• Job: Your answer should be only the lines below from the one with "ste livro parte" to the one with "pessoas entre si.", repeated exactly, ends included.

(Page-level text extractions)
+++

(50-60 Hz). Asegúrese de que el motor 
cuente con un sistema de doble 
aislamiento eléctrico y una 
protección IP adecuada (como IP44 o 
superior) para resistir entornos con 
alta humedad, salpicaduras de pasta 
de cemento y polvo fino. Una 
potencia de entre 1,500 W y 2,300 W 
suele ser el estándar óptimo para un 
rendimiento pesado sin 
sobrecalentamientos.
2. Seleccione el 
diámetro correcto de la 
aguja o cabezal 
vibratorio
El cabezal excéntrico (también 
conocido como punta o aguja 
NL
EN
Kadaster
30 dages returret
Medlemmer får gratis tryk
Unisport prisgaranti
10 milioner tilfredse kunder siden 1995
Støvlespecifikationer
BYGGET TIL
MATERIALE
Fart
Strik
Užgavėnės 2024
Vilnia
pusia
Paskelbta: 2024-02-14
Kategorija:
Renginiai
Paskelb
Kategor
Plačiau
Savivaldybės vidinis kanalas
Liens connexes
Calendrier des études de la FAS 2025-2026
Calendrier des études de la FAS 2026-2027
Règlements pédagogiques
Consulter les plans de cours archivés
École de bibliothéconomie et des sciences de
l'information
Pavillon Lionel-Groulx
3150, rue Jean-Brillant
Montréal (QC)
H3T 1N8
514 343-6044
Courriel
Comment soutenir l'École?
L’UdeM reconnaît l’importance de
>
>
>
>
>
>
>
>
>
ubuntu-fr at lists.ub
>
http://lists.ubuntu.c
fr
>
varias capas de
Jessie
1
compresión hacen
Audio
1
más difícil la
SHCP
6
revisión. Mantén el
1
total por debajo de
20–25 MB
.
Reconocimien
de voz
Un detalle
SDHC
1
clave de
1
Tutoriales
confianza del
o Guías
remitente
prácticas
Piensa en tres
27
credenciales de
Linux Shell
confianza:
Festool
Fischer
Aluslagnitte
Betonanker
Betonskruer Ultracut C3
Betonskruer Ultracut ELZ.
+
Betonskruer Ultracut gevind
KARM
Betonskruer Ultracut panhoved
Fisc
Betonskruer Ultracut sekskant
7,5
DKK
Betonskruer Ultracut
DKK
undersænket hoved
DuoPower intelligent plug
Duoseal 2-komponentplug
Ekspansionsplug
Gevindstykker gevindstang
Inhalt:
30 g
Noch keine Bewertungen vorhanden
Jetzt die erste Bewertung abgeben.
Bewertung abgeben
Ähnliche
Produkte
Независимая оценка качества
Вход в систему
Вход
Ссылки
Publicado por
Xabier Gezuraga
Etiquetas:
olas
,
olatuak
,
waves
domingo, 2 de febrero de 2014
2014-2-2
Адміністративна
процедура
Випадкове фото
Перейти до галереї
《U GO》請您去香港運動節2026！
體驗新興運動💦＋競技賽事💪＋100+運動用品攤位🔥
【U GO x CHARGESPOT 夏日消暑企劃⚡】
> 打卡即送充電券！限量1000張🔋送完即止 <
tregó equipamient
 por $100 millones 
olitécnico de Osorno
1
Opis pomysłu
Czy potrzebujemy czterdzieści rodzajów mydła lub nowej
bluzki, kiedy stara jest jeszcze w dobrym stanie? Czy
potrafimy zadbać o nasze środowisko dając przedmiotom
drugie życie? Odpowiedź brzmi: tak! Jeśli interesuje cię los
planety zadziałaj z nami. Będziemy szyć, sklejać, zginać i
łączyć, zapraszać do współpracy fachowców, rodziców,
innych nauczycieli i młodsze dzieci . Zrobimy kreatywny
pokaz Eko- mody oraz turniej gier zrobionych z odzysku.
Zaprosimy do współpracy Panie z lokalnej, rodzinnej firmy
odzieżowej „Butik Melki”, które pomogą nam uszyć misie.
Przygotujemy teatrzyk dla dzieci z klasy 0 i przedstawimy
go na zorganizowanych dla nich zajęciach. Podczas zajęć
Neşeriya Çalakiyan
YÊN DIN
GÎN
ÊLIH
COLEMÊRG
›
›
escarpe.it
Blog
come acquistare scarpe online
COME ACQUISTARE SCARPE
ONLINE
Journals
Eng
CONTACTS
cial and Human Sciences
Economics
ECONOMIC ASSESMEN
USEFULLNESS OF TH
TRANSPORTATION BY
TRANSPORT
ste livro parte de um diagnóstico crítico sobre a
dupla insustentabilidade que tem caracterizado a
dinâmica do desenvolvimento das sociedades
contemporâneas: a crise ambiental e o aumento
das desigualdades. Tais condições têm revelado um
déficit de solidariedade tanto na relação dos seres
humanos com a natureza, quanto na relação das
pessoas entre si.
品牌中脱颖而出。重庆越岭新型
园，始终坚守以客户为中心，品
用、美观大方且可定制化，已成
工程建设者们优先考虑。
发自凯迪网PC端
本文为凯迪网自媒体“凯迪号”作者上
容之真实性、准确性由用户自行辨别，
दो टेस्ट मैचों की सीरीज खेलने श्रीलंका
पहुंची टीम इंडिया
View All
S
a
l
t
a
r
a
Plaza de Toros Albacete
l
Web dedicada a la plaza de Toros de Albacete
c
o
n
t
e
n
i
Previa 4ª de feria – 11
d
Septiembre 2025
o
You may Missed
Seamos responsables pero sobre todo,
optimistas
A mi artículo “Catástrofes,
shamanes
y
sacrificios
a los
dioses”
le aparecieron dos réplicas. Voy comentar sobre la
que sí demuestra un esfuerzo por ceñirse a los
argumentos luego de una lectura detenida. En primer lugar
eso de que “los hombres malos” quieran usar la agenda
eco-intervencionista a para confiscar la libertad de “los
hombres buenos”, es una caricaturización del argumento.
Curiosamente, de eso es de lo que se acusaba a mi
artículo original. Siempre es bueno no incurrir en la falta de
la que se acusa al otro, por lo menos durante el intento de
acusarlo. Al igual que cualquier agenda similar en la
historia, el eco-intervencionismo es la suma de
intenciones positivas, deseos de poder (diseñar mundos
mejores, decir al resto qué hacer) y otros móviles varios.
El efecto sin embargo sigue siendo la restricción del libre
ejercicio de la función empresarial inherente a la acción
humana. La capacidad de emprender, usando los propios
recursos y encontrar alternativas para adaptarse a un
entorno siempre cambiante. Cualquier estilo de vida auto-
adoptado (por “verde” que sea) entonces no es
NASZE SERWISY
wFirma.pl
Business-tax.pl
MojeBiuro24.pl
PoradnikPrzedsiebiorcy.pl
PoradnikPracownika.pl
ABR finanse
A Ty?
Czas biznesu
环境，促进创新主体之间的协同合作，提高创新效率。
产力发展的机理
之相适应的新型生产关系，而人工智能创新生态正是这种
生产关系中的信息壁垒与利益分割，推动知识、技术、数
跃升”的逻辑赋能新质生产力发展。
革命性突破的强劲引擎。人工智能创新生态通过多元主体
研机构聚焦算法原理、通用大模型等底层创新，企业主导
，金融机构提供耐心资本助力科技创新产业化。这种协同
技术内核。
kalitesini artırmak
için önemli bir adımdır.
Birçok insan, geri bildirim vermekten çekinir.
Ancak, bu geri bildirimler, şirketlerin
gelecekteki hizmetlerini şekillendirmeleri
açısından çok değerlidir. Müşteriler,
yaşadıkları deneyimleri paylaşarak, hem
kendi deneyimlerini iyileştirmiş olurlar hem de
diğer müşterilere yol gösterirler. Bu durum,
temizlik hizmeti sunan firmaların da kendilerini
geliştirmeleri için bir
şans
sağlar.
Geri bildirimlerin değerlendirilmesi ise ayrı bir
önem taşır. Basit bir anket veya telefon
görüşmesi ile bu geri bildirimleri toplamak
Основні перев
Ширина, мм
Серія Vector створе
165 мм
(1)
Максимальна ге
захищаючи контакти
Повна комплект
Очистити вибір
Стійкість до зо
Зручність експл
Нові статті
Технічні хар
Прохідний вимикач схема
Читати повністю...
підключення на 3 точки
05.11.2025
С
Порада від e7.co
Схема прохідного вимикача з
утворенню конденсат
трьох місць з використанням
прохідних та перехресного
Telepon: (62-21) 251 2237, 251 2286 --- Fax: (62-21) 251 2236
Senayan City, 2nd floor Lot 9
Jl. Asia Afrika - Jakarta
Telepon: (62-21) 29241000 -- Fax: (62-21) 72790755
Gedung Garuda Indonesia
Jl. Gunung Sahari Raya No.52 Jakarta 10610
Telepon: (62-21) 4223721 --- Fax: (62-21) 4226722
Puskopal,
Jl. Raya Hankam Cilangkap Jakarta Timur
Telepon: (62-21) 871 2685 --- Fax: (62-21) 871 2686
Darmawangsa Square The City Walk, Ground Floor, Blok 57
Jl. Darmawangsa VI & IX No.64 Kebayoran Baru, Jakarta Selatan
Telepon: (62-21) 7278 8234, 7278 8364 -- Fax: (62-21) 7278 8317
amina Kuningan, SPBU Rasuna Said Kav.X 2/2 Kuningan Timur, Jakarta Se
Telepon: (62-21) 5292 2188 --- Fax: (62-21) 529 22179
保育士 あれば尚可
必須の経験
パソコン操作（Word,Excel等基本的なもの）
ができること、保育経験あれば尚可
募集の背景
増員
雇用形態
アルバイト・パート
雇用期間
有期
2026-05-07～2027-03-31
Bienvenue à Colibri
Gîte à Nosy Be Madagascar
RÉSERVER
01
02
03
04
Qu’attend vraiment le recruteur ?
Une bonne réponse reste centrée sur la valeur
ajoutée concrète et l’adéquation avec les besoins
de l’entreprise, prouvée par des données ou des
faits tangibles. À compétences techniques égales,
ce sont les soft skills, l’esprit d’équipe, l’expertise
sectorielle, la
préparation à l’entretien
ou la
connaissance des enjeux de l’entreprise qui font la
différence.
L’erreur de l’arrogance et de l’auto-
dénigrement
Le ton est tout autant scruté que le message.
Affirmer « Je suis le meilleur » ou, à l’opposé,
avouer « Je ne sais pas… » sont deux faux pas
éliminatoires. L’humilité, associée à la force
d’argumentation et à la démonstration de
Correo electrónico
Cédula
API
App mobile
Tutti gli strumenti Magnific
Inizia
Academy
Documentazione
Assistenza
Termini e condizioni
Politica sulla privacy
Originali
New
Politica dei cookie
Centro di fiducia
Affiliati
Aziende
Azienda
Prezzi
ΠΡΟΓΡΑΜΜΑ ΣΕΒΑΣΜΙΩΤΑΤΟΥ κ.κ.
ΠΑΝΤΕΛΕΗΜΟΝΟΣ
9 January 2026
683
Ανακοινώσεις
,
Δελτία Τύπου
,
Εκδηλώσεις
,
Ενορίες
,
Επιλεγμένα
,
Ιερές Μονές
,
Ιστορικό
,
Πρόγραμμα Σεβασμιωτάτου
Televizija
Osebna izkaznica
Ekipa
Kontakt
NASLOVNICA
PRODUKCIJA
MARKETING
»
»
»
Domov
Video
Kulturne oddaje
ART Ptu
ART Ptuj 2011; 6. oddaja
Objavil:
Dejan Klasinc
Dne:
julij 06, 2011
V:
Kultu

+++

• Reply:
ste livro parte de um diagnóstico crítico sobre a
dupla insustentabilidade que tem caracterizado a
dinâmica do desenvolvimento das sociedades
contemporâneas: a crise ambiental e o aumento
das desigualdades. Tais condições têm revelado um
déficit de solidariedade tanto na relação dos seres
humanos com a natureza, quanto na relação das
pessoas entre si.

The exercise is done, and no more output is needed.